As Wikipedia informs
The origin of this dish is traced to the heyday of the textile mills in Mumbai. The mill workers used to have a short break for lunch. A full lunch which was not rushed probably needed more time than what was available. A light lunch was also preferred given that physical work followed immediately. A vendor understood this and came up with this dish using items or parts of them available on the menu. The role of Indian bread or rice was taken up by pav and the curries that usually go with Indian bread or rice were amalgamated into just one spicy concoction-the ‘bhaji’. Thus was born– the celebrated pav-bhaji!
Initally, it remained as the food of the mill-workers. The dish was then patronized extensively by the upcoming Mumbai underworld. This resulted in the dish finding its way into restaurants and spreading over Central Mumbai and other areas. The pav bhaji was made famous by the various roles played by Bollywood heroes as pav bhaji vendors, notable amongst them being the one played by Sanjay Dutt in the movie Vaastav.
Here is a recipe to make Pav Bhaji
The most famous pav bhaji is just opposite my house at SARDAR. Nothing beats the pav bhaji there and the long line of cars late into the night is a true attestation of its lip-smacking taste.

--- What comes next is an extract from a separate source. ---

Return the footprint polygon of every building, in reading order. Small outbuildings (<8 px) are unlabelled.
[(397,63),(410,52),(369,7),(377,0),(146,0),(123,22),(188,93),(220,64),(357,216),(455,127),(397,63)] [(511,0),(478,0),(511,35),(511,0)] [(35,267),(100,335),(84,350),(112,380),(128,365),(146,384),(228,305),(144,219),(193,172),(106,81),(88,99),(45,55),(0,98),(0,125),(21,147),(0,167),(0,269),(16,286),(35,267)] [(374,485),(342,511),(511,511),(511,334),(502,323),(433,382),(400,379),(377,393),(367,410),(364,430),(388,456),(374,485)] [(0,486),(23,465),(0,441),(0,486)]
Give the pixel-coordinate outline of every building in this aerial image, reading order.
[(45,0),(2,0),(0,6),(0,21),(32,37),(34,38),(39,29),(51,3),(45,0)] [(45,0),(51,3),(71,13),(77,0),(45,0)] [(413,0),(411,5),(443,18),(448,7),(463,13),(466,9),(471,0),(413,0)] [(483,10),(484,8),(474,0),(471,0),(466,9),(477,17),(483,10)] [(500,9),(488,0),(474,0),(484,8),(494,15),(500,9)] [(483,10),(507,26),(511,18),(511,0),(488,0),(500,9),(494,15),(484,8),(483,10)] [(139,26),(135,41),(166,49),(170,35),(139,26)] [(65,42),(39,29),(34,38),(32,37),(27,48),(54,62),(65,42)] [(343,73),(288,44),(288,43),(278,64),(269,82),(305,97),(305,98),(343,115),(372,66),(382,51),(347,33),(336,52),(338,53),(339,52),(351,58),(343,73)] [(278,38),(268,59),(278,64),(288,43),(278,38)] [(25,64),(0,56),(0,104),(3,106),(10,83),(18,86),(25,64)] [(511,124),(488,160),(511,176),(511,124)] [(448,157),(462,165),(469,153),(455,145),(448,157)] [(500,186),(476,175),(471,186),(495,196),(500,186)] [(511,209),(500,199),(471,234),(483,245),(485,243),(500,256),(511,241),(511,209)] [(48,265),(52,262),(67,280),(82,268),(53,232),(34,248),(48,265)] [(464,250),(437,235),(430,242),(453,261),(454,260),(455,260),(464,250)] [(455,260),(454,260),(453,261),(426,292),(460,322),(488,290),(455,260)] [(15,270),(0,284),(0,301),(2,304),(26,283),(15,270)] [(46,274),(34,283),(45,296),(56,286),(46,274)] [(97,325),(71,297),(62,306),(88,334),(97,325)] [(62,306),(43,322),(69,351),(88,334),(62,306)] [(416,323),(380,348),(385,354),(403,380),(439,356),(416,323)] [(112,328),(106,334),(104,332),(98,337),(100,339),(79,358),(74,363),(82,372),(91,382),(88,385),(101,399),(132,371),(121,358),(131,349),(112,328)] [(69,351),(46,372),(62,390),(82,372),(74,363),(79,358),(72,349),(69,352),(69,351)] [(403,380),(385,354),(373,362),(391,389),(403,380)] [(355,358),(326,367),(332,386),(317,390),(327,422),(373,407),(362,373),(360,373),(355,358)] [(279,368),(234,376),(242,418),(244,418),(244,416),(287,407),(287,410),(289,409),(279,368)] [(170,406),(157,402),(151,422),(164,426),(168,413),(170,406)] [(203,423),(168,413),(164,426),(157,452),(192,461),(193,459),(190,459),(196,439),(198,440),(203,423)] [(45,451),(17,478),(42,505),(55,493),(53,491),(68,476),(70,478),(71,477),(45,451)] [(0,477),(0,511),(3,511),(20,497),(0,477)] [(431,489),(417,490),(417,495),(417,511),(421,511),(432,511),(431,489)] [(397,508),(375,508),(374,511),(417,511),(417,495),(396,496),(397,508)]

Bhel Puri completes the trio of Bombay Eats.
Bhelpuri at its very basic is
Puffed rice and sev, a fried snack made from besan flour, form the base of the bhel. Bhel puri is made from finely cut tomatoes, onions and chillies added to the base. Other versions of the snack include potatoes in a spicy onion base. Chutneys may be added to give it a sweet or spicy flavour. Sev, a chickpea based topping is sprinkled and garnished with coriander leaves and lime. It is then served with toasted puris, (a deep fried wheat bread). The result is a sour/pungent/sweet tasting evening snack.
Bhel puri is usually made with two different “chutneys” (Hindi for sauce) – one spicy chutney made of green chilli and the other sweet chutney made of dates or tamarind. Diced red onion, diced tomatoes, thin sev, cilantro leaves and peanuts are the other ingredients of the standard bhelpuri. Some add pomegranate seeds or diced raw mango for better taste. [link]
Bhel has become famous all over India and in many parts of the world for its simplicity in making it. It needs no cooking per se. And the ingredients are generally available everywhere.
All over the country it is called Bombay Bhel for obvious reasons. Bollywood has done its fair share to promote its image.
Some of the best bhel is available on the beaches of Bombay, namely Chowpatty and Juhu.
Its also famous at eateries like Swati Snack House and Badshah Cold Drink House.
Bhel outside Bombay never tastes the same. Taste is in the air and the water.